YOUR TASK | Could you restate, exactly and with nothing added, the lines from the start of the data through the line that holds "<source format=gbs>", leaving the pictures out?
[INPUT DATA Boundary: Start]
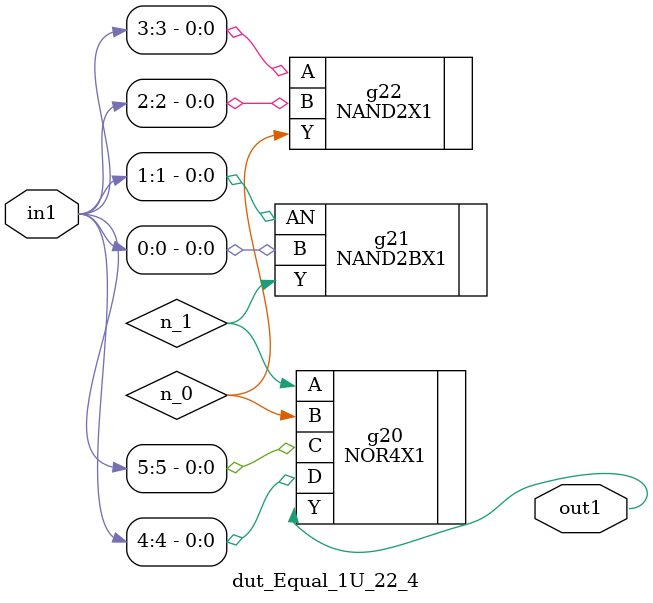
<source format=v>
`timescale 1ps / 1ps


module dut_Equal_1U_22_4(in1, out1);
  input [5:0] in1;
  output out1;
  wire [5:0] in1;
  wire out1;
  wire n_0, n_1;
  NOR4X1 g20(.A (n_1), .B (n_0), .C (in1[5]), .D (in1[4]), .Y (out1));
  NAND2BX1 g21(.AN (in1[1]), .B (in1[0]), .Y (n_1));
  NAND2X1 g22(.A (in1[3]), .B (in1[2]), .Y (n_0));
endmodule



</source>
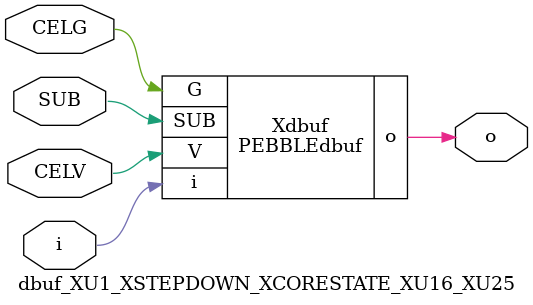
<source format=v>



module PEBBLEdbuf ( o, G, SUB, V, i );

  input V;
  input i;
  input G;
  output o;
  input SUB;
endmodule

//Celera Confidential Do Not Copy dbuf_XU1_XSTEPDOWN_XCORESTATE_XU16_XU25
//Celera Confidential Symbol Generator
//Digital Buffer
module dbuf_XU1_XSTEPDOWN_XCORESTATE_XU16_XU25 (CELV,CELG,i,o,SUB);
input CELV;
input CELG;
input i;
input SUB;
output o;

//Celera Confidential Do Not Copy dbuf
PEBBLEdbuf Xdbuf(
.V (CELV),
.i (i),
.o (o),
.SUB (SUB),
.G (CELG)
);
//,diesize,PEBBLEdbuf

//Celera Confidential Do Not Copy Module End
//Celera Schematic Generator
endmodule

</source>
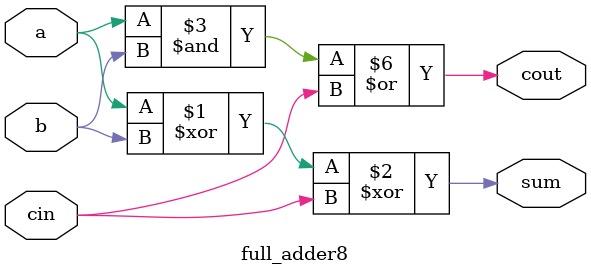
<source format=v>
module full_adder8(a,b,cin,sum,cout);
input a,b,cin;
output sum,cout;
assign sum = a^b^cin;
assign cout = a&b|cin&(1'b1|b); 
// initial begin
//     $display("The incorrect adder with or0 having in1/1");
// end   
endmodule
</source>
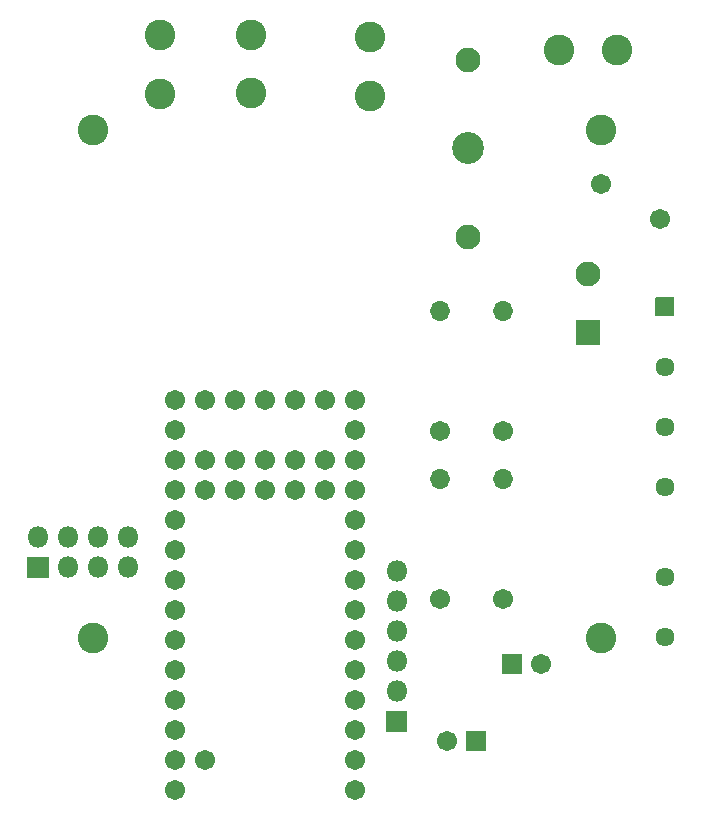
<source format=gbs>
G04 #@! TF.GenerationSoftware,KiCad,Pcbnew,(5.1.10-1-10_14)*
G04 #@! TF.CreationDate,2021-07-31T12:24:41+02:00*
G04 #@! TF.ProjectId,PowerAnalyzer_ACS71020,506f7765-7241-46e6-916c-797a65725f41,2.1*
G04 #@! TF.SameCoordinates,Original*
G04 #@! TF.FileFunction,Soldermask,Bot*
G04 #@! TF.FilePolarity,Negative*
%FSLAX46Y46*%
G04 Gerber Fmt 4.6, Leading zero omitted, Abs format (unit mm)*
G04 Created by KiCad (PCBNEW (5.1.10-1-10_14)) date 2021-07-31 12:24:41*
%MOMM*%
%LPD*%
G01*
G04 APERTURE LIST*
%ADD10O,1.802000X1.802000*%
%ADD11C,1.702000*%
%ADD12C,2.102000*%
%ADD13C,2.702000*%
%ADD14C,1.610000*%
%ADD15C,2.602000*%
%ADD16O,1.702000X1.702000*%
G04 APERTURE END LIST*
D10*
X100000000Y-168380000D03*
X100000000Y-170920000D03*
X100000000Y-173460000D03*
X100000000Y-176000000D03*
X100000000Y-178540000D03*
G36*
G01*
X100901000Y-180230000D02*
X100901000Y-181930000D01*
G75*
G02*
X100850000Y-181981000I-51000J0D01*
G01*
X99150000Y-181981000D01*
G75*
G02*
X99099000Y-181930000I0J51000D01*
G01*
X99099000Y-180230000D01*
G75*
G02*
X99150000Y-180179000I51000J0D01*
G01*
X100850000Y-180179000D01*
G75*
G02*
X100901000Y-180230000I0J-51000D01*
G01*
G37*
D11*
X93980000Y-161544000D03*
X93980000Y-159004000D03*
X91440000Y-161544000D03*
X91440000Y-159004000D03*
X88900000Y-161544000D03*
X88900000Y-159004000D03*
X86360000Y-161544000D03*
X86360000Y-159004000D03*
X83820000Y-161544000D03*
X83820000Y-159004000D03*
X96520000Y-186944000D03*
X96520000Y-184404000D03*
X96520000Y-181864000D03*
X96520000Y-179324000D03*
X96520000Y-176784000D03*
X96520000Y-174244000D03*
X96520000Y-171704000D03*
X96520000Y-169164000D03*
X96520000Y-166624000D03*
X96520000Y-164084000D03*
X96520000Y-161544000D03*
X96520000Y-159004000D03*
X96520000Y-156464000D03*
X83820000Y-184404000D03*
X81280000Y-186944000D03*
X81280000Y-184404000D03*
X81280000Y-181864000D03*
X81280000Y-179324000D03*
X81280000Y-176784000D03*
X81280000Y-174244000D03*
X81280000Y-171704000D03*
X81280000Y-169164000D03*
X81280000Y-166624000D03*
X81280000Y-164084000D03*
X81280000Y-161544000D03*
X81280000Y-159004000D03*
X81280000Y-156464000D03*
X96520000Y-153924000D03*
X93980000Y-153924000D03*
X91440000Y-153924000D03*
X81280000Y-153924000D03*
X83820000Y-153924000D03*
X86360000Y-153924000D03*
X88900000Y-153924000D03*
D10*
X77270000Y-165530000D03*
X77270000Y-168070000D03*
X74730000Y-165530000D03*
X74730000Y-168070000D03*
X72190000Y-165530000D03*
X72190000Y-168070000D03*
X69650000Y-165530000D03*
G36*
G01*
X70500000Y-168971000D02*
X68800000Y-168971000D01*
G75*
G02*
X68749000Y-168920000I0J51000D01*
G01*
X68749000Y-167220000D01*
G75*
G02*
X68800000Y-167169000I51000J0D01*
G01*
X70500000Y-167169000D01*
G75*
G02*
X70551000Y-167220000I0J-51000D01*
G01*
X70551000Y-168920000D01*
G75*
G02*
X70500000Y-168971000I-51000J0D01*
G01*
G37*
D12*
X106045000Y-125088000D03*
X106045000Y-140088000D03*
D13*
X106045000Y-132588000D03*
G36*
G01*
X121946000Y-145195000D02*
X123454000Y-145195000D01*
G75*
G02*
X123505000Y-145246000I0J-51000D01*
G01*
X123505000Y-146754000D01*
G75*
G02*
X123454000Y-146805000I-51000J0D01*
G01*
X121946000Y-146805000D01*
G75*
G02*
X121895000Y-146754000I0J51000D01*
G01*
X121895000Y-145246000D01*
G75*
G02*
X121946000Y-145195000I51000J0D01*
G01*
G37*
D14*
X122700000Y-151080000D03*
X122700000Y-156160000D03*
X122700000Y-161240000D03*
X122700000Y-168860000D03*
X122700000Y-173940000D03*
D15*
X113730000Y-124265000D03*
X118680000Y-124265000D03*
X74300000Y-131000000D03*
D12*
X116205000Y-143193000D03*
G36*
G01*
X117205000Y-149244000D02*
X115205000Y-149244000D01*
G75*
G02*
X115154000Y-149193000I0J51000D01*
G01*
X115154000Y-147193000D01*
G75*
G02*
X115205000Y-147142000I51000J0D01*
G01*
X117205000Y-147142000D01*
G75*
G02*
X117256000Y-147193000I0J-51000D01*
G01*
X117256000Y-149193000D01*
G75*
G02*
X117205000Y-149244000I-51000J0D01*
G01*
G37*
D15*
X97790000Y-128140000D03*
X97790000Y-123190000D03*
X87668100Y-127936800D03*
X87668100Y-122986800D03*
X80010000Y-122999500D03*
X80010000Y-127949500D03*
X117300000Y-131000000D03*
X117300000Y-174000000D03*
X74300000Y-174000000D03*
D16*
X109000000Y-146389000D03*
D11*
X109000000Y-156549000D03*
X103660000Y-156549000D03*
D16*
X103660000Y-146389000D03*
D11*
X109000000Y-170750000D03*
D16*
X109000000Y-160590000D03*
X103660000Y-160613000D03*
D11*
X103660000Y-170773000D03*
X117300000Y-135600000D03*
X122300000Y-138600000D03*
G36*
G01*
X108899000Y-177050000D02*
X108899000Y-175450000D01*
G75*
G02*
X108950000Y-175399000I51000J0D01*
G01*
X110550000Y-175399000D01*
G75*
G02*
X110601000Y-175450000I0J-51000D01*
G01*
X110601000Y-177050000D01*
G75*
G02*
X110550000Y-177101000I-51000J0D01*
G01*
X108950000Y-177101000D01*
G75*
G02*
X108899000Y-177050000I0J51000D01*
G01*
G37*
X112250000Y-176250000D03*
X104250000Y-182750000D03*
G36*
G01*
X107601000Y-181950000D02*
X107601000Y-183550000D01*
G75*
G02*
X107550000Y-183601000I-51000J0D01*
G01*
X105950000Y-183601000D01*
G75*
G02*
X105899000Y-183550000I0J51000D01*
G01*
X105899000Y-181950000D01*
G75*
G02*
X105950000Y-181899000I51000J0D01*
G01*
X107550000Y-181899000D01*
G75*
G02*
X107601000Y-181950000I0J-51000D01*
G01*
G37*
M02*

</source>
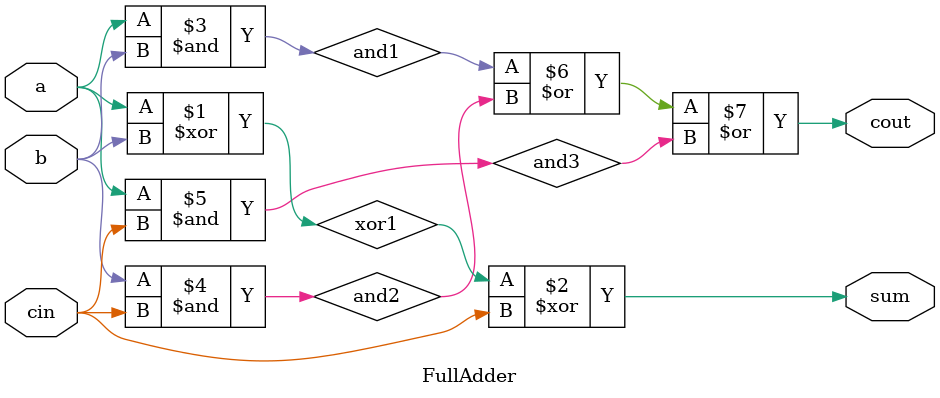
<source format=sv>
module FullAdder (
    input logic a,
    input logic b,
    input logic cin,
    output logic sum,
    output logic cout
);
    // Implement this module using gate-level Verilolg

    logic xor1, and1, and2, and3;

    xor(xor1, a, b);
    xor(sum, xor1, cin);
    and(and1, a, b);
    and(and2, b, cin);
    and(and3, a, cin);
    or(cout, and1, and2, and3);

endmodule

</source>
[INPUT DATA Boundary: End]
EXERCISE ANSWER |
<source format=v>
`timescale 1ps / 1ps


module dut_Equal_1U_22_4(in1, out1);
  input [5:0] in1;
  output out1;
  wire [5:0] in1;
  wire out1;
  wire n_0, n_1;
  NOR4X1 g20(.A (n_1), .B (n_0), .C (in1[5]), .D (in1[4]), .Y (out1));
  NAND2BX1 g21(.AN (in1[1]), .B (in1[0]), .Y (n_1));
  NAND2X1 g22(.A (in1[3]), .B (in1[2]), .Y (n_0));
endmodule



</source>
<source format=v>



module PEBBLEdbuf ( o, G, SUB, V, i );

  input V;
  input i;
  input G;
  output o;
  input SUB;
endmodule

//Celera Confidential Do Not Copy dbuf_XU1_XSTEPDOWN_XCORESTATE_XU16_XU25
//Celera Confidential Symbol Generator
//Digital Buffer
module dbuf_XU1_XSTEPDOWN_XCORESTATE_XU16_XU25 (CELV,CELG,i,o,SUB);
input CELV;
input CELG;
input i;
input SUB;
output o;

//Celera Confidential Do Not Copy dbuf
PEBBLEdbuf Xdbuf(
.V (CELV),
.i (i),
.o (o),
.SUB (SUB),
.G (CELG)
);
//,diesize,PEBBLEdbuf

//Celera Confidential Do Not Copy Module End
//Celera Schematic Generator
endmodule

</source>
<source format=v>
module full_adder8(a,b,cin,sum,cout);
input a,b,cin;
output sum,cout;
assign sum = a^b^cin;
assign cout = a&b|cin&(1'b1|b); 
// initial begin
//     $display("The incorrect adder with or0 having in1/1");
// end   
endmodule
</source>
<source format=gbs>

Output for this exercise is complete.